A legal document in which you name an individual or entity to act as your agent and attorney on your behalf should you be unable to do so in the future, a Durable Power of Attorney carries on until your death and is not affected in any manner by future illness, disability, physical, or mental incapacity of any kind.
A Durable Power of Attorney allows your agent and attorney to act on your behalf in the following areas:
Any clause distinctly not limiting the powers of the agent and attorney in fact, but allowing them full, complete, universal and general power of attorney with reference to any and all matters and affairs of whatever kind or nature, and to any and all property, real, personal or mixed, which you may now own or have an interest or may hereafter acquire.
A Living Will is a legal document which gives you the opportunity to state your wishes regarding life-prolonging treatment as well as artificially provided nutrition and hydration if or when you no longer have decision-making capacity, have a terminal condition, and become permanently unconscious with no hope of recovery, as determined by your attending physician and an additional physician. Only taking effect when you are terminally ill or in an irreversible state, it becomes your voice in decision-making as it relates to your medical care.

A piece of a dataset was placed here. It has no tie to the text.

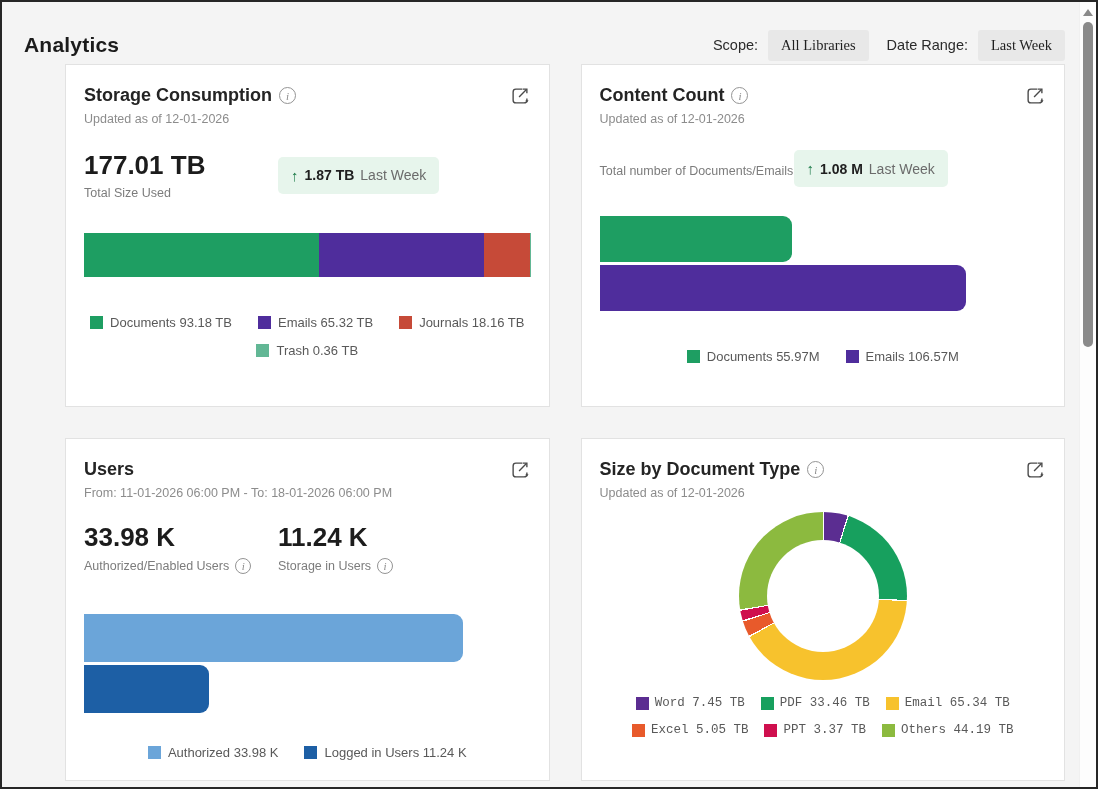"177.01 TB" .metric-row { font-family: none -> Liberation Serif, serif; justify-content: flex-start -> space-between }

You can direct that treatment be withheld or withdrawn and that you be allowed to die naturally with only the administration of medication for the relief of pain or the performance of any medical treatment deemed necessary to alleviate pain once you have reached a terminal or irreversible condition, as well as the withholding or withdrawal of artificially provided food, water, or other artificially provided nourishments or fluids, if you so desire. The directives you set forth in the Living Will are carried out by a Healthcare Surrogate.